Quelques mots à l’intention de l’agent de santé villageois
Une des parties les plus difficiles et les plus importantes des soins préventifs est d’amener les gens à utiliser les médicaments de façon raisonnable. Quelques médicaments modernes sont très importants et peuvent sauver des vies. Mais pour soigner la plupart des maladies, les médicaments ne sont pas nécessaires. Généralement, le corps lui-même peut lutter contre la maladie grâce au repos, à une bonne alimentation, et peut-être à quelques remèdes maison.

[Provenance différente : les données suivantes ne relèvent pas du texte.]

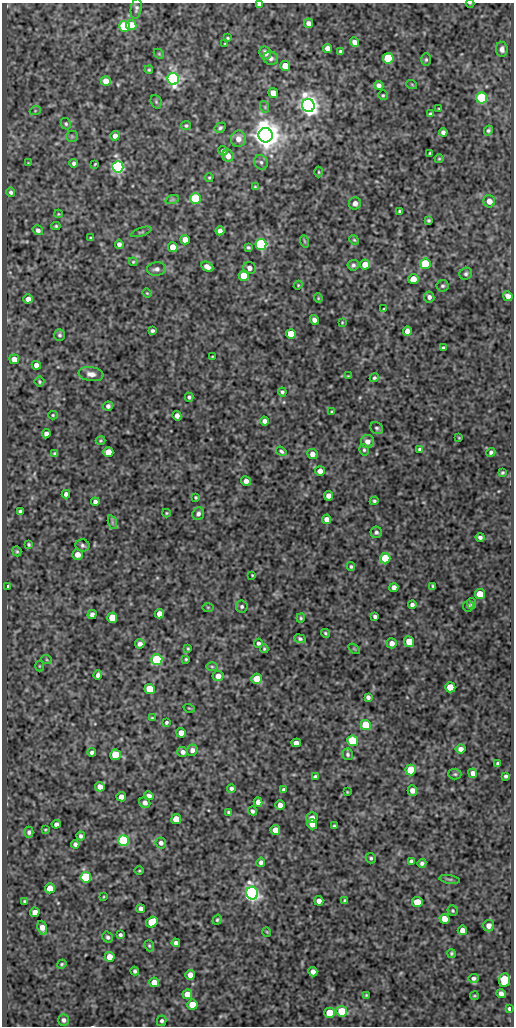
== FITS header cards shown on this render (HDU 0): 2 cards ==
NAXIS1  =                  512
NAXIS2  =                 1024

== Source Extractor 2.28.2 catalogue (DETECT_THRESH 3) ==
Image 512 x 1024 px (HDU 0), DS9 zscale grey, 1 PNG px = 1 image px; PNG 516 x 1028 px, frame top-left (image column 1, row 1024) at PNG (2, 3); each listed source drawn as its Kron ellipse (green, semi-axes under 4 px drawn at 4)
Background 70.6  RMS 0.48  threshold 1.45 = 3 sigma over >= 5 px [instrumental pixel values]
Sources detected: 270; all 270 listed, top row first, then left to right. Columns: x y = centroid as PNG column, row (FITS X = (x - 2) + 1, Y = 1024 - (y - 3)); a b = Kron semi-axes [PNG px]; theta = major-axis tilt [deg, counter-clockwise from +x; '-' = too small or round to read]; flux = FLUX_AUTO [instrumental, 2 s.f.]
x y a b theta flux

Il se peut que les gens viennent vous demander des médicaments alors qu’ils n’en ont pas besoin. Vous pouvez être tenté de leur en donner uniquement pour les satisfaire. Mais si vous le faites, une fois qu’ils se seront remis, ils penseront que c’est vous et le médicament qui les avez guéris. En réalité, c’est leur corps qui se sera guéri lui-même.
Au lieu d’apprendre aux gens à dépendre de médicaments dont ils n’ont pas besoin, prenez le temps de leur expliquer pourquoi ils ne doivent pas les utiliser. Dites-leur aussi ce qu’ils peuvent faire eux-mêmes pour se remettre.
De cette façon, vous aidez les gens à compter sur une ressource locale (eux-mêmes), plutôt que sur une ressource extérieure (le médicament). Vous protégez aussi leur santé, car il n’y a aucun médicament qui ne présente pas de risque.
Rappelez-vous que les médicaments peuvent tuer !
Les trois problèmes de santé courants pour lesquels les gens demandent trop souvent des médicaments dont ils n’ont pas besoin sont : (1) le rhume, (2) la toux modérée, et (3) la diarrhée.
Pour le rhume courant, le meilleur traitement est de se reposer, de boire beaucoup de liquides, éventuellement de prendre de l’aspirine. La pénicilline, la tétracycline et les autres antibiotiques n’ont aucune efficacité (voir Rhume et grippe).
Pour la toux modérée ou même pour une toux sévère avec mucus épais, de boire beaucoup d’eau diluera le mucus et facilitera le crachement, mieux et plus rapidement qu’un sirop pour la toux. Aspirer de la vapeur d’eau chaude peut apporter un grand soulagement (voir Toux). Ne rendez pas les gens dépendants du sirop pour la toux ou d’autres médicaments dont ils n’ont pas besoin.
Dans la plupart des cas de diarrhées infantiles, la prise de médicaments n’améliore pas l’état de l’enfant. Beaucoup de ceux qui sont couramment utilisés peuvent même être nuisibles (néomycine, streptomycine, Entéro-Vioform, chloramphénicol). Le plus important est que l’enfant boive beaucoup de liquides et mange assez de nourriture (voir Traitement de la diarrhée). La ressource-clé pour la guérison de l’enfant est la mère, et non le médicament. Si vous pouvez aider les mères à comprendre cela et à apprendre ce qu’elles doivent faire, beaucoup de vies d’enfants seront sauvées.
Les médicaments sont souvent utilisés de façon abusive, aussi bien par les médecins, que par les personnes qui croient en avoir besoin. Cette situation est regrettable pour de nombreuses raisons :
Un exemple de médicament perdant son efficacité est le chloramphénicol. L’utilisation trop fréquente de cet important mais dangereux antibiotique pour des infections ordinaires a eu pour conséquence, dans certaines parties du monde, qu’il n’agit plus contre la fièvre typhoïde, une infection très dangereuse. L’abus fréquent de chloramphénicol a rendu la typhoïde résistante à ce médicament.
Pour toutes les raisons expliquées ci-dessus, l’usage des médicaments devrait être limité.
Mais comment le limiter ? Ni les règlements et les restrictions sévères, ni le fait de ne permettre qu’à des personnes extrêmement qualifiées de décider de l’usage de médicaments n’ont empêché que ceux-ci soient trop utilisés. Ce n’est que quand les gens eux-mêmes seront mieux informés que l’utilisation prudente et limitée des médicaments se généralisera.
L’une des importantes missions de ceux qui travaillent pour la santé est d’amener les gens à comprendre qu’il faut utiliser les médicaments avec beaucoup de prudence.
Ceci est surtout vrai dans les régions où les médicaments modernes sont déjà très utilisés.
Pour plus de renseignements sur la bonne et la mauvaise utilisation des médicaments, voir Chapitre 6 ; sur la bonne et la mauvaise utilisation des piqûres, voir Chapitre 9 ; sur l’utilisation prudente des remèdes maison, voir Chapitre 1.